M. H. - Je pense que participer aux efforts de nettoyage et de réhabilitation a créé une relation de confiance, mais m'a surtout permis de mieux comprendre les enjeux, de mieux diriger mon travail, mes questions et mes intentions.
Au fil des années, des relations sincères se sont nouées, notamment avec Masae et ses parents, qui m'ont accueilli dans leur maison lors de plusieurs de mes séjours. C'est à travers ce temps long, les repas partagés, les rires, les pauses silencieuses que les récits et les émotions se sont dévoilés. Sans devoir le nommer ou même le solliciter, ce lien de collaboration s'est construit, naturellement. Mon travail, mes rencontres et les lieux que je documentais étaient orientés et portés par ces échanges.
J’ai d'abord travaillé dans la préfecture de Miyagi, où vit ma principale communauté de support. J'ai eu l'opportunité de prolonger mon travail vers le nord, dans la préfecture d'Iwate en 2020, suite à l'invitation en résidence artistique de Natsukashii Mirai Sozo Co. à Rikuzentakata. Le coordonnateur, Jun Matsuyama, m'a soutenu et nous avons réalisé une nouvelle série d'interviews importantes. Le travail s'est progressivement étendu sur 500 km de territoire côtier affecté, de Tomioka (au sud, dans la préfecture de Fukushima) à Fudai (au nord, dans la préfecture d'Iwate).
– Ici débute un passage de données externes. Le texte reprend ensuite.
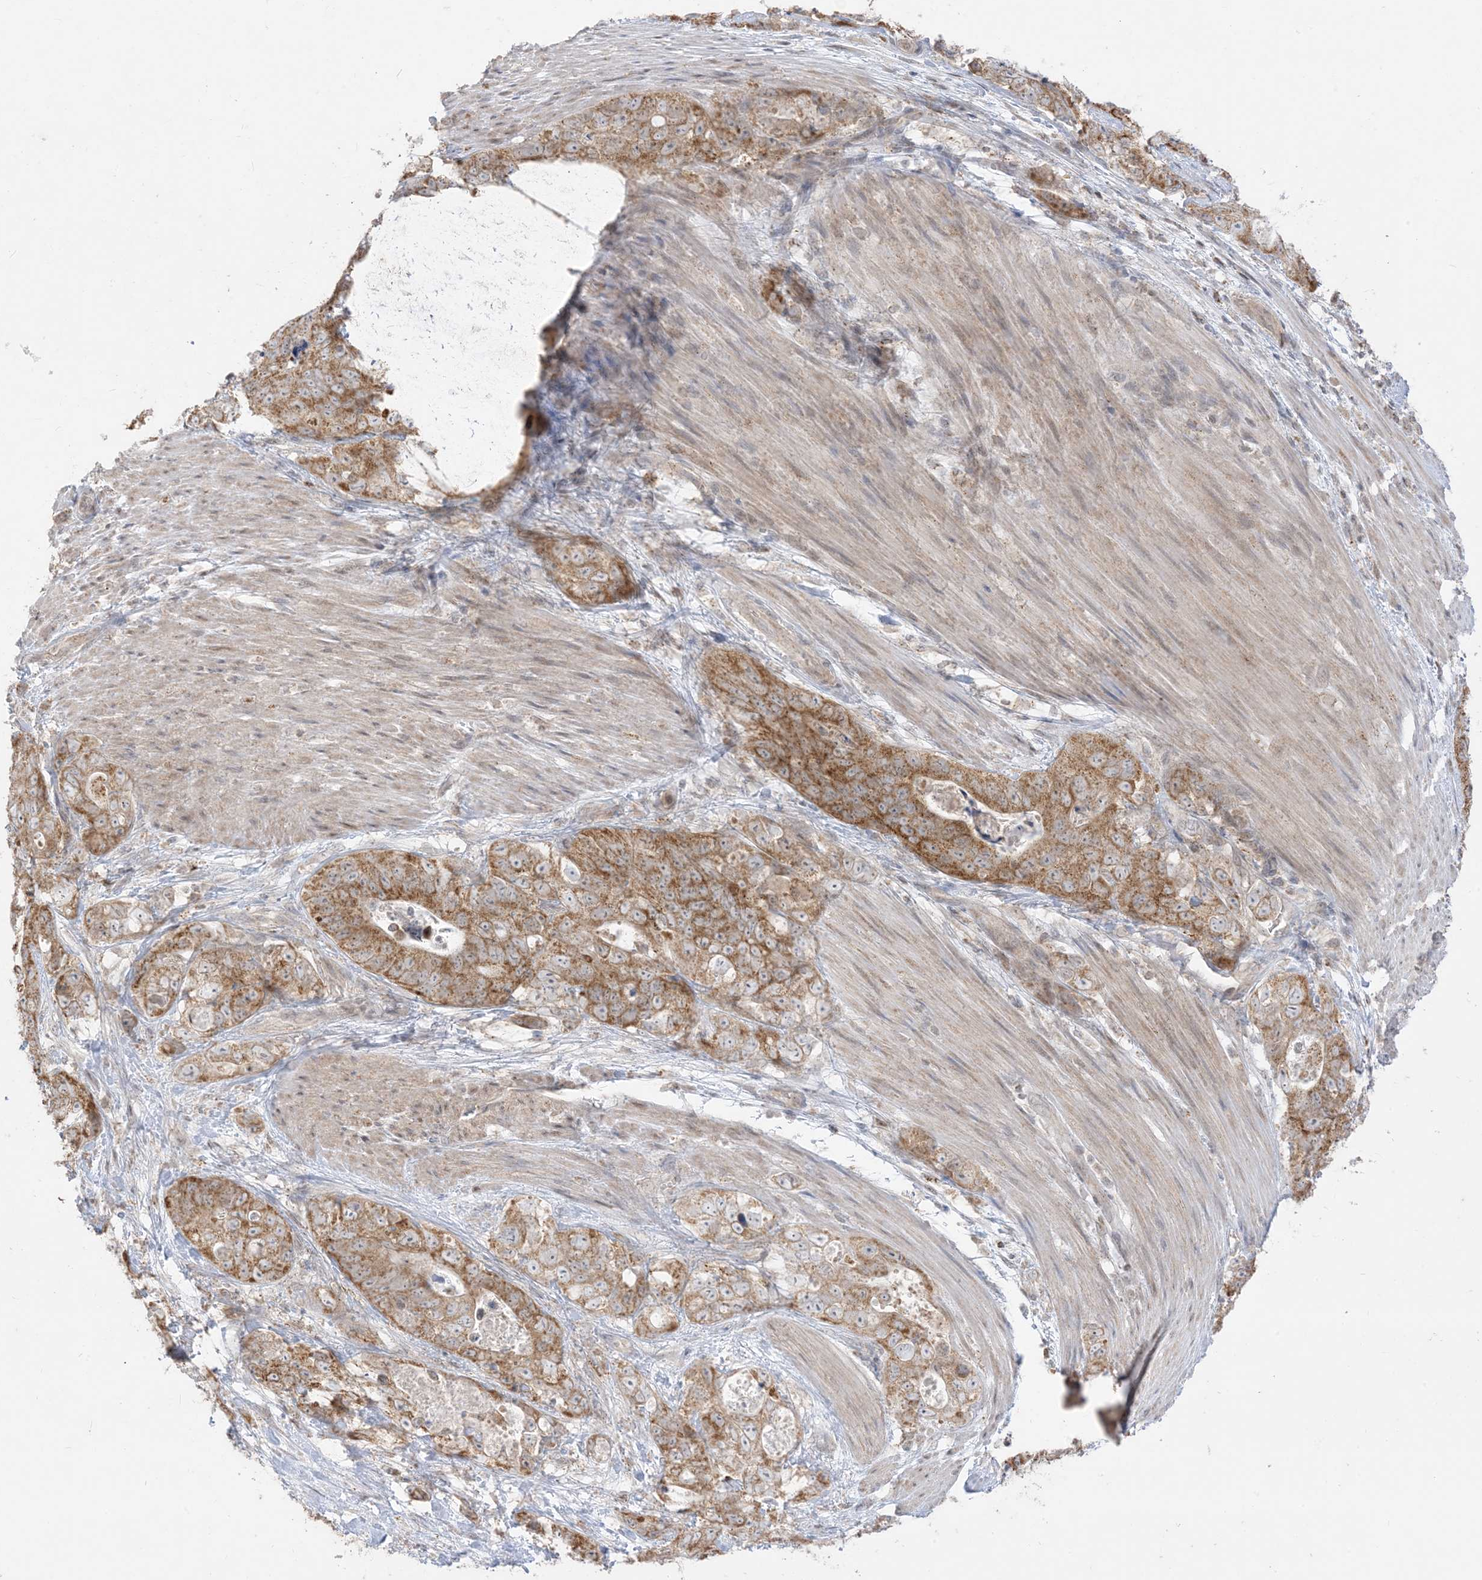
{"staining": {"intensity": "moderate", "quantity": ">75%", "location": "cytoplasmic/membranous"}, "tissue": "stomach cancer", "cell_type": "Tumor cells", "image_type": "cancer", "snomed": [{"axis": "morphology", "description": "Normal tissue, NOS"}, {"axis": "morphology", "description": "Adenocarcinoma, NOS"}, {"axis": "topography", "description": "Stomach"}], "caption": "Immunohistochemistry (IHC) image of adenocarcinoma (stomach) stained for a protein (brown), which shows medium levels of moderate cytoplasmic/membranous positivity in about >75% of tumor cells.", "gene": "KANSL3", "patient": {"sex": "female", "age": 89}}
Être un étranger au Japon apporte son lot de défis, oui, mais j'ai trouvé que les habitants du Tôhoku étaient ouverts à notre présence. Pendant des années, j'ai senti que le regard sur les étrangers dans cette région – peu touristique – était bien différent de Tokyo ou d'autres villes plus visitées. J'ai souvent reçu des remerciements, dirigés à tous les anciens bénévoles, soulignant l'appréciation et l'importance de nous revoir des années après, pour témoigner de la progression de la reconstruction.
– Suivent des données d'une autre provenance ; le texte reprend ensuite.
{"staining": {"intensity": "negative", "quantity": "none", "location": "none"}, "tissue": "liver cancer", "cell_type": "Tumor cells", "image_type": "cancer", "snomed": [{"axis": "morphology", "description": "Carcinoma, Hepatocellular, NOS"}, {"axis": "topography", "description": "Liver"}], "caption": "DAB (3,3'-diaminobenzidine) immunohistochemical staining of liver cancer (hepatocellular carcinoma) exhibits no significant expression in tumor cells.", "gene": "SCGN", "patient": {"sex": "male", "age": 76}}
Plusieurs pratiques et perspectives sont requises pour arriver à saisir un tel impact, que ce soit par des Japonais, des étrangers, des scientifiques ou des artistes. J’y ai toujours été bien reçu et compris en tant qu'artiste occidental qui documente cet événement. À travailler sur ces sujets difficiles, au Canada ou ailleurs, j'ai appris qu'être écouté, entendu, est apprécié et nécessaire, désiré, pourvu que ce soit bien fait, avec patience et respect des limites de chacun.
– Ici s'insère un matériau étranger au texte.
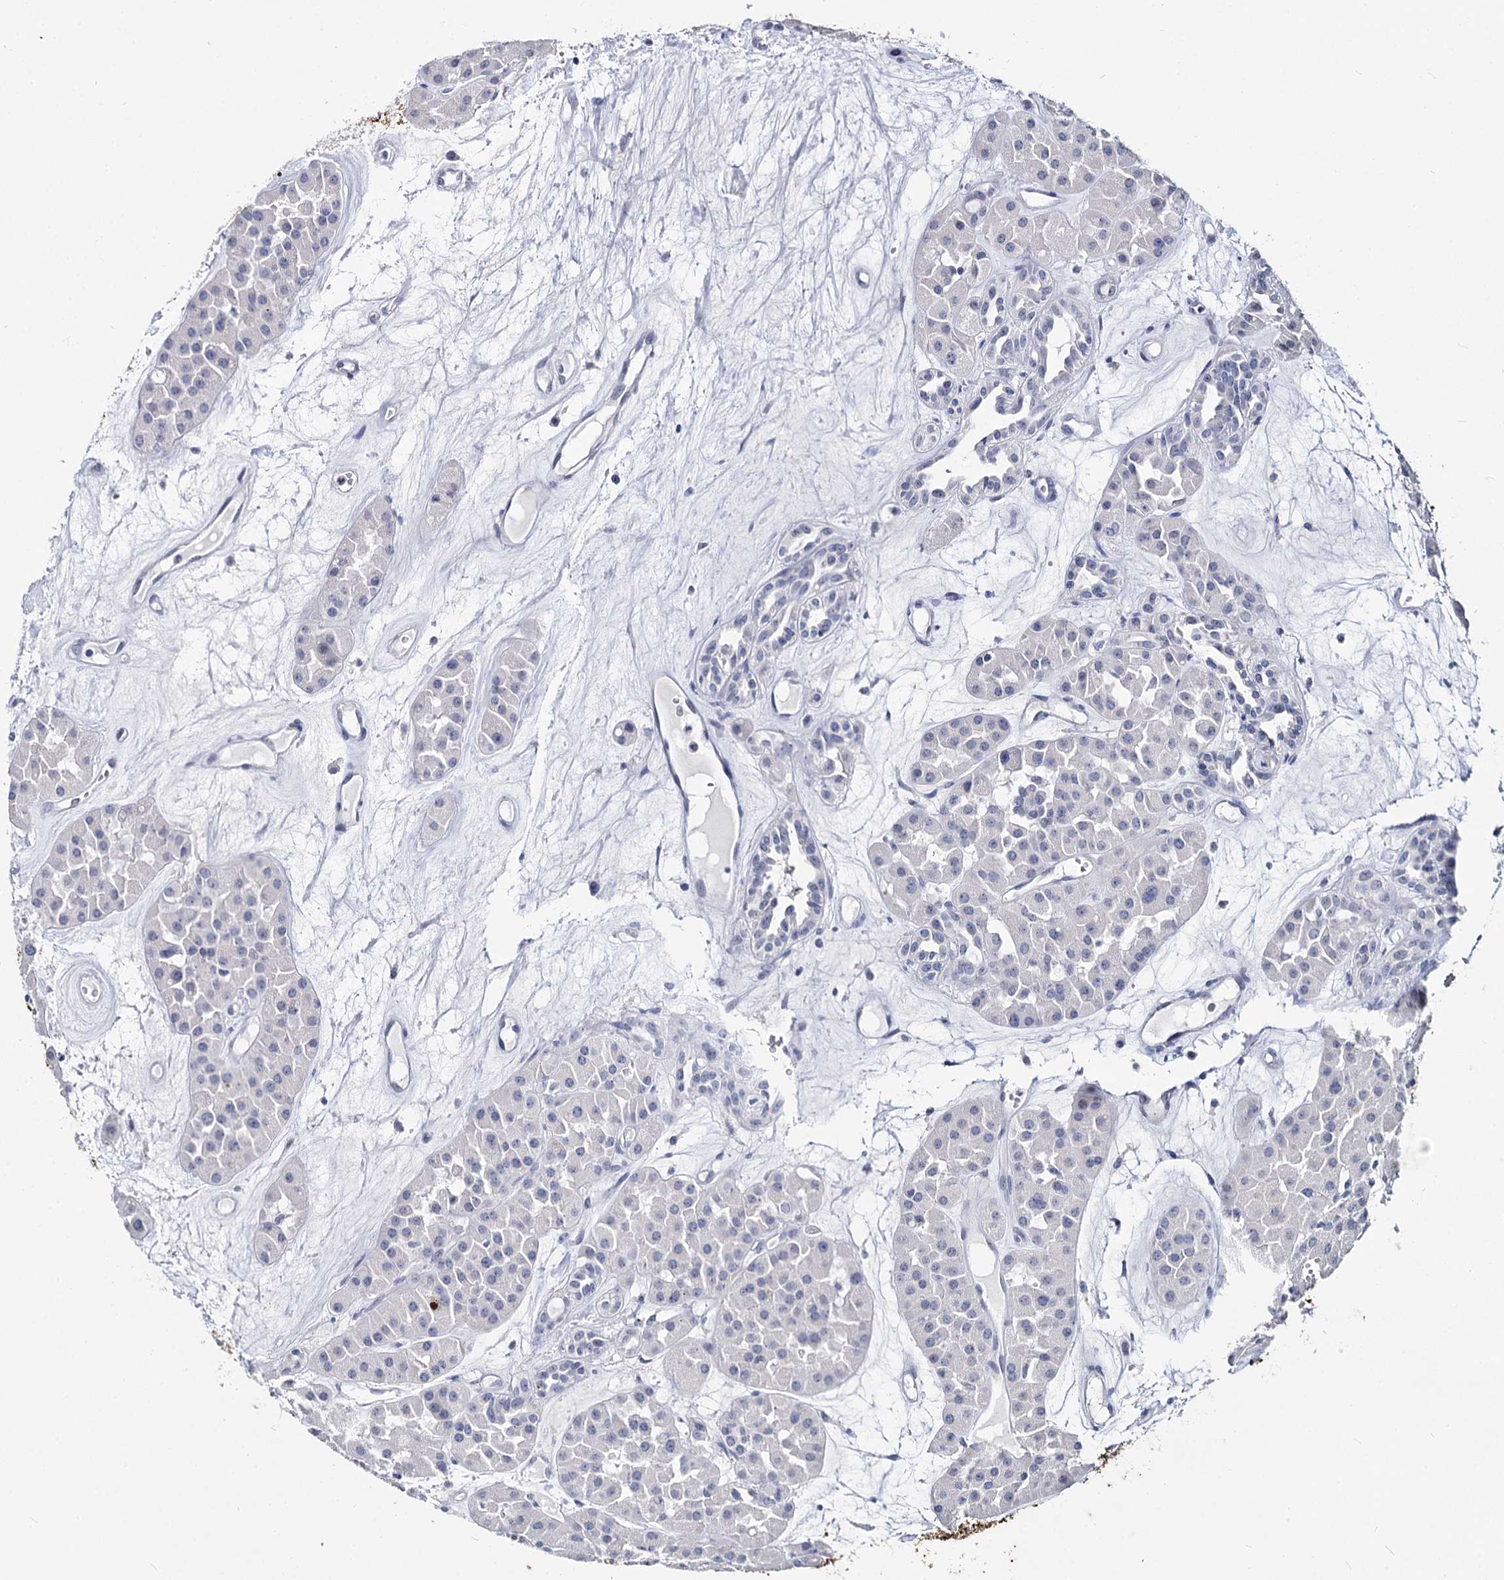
{"staining": {"intensity": "negative", "quantity": "none", "location": "none"}, "tissue": "renal cancer", "cell_type": "Tumor cells", "image_type": "cancer", "snomed": [{"axis": "morphology", "description": "Carcinoma, NOS"}, {"axis": "topography", "description": "Kidney"}], "caption": "DAB immunohistochemical staining of human renal carcinoma shows no significant staining in tumor cells.", "gene": "MAGEA4", "patient": {"sex": "female", "age": 75}}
Vertige : 10 nouveaux murs du Tôhoku,
arrêt sur image extrait de la vidéo monobande verticale,
14 minutes, 2020 ©Michel Huneault
« Dans ce paysage ravagé puis vidé, il n'y avait pas une narration claire à suivre – l'essentiel du propos était sans événement, souvent sans témoignage direct. »
UN PATCHWORK IMMERSIF :
LE CHOIX DES MÉDIAS
A. L. - Tu ne te restreins pas à l'utilisation exclusive d'un seul outil pour faire de la photo et/ou de la vidéo : tu explores les techniques à ta disposition pour les assembler afin que tout soit complémentaire dans le rendu final. Je me souviens qu'à Toronto avec Le Labo, quand on avait présenté Post Tohoku 2012-2016, il y avait à la fois de la photo, de la vidéo et – ce qui était très novateur à l'époque ! – de la réalité virtuelle. Ici, il y a de la photo, de la vidéo (des plans fixes ou des travellings), du drone, des paroles à entendre et à voir, à lire... Comment choisis-tu ces outils pour rendre au mieux ce que tu veux partager avec le spectateur ? Le choix du médium, est-ce qu'il a été décidé en amont ou une fois sur place, voire a posteriori ?
M. H. - Le choix de médiums spécifiques n'était pas prédéterminé et est né sur place, en réponse aux situations rencontrées, à l’évolution de ma pratique et aux expérimentations qu'un terrain long permet. Très tôt, j'ai compris que l'absence et le vide seraient difficiles à capturer à travers la photographie seulement, surtout dans un cadre documentaire traditionnel qui était encore ma pratique à l'époque, en 2012. Dans ce paysage ravagé puis vidé, il n'y avait pas une narration claire à suivre – l'essentiel du propos était sans événement, souvent sans témoignage direct.
Même si la photographie demeure encore aujourd’hui mon médium principal et d'appartenance – celui qui m'oblige à me rendre sur place, à initier les rencontres –, j'expérimente continuellement avec d’autres outils de captation. J'apprécie qu’ils m'amènent à bouger et à me positionner différemment, à changer ma façon de percevoir par d'autres sens, ce qui en retour rétroalimente la démarche photographique.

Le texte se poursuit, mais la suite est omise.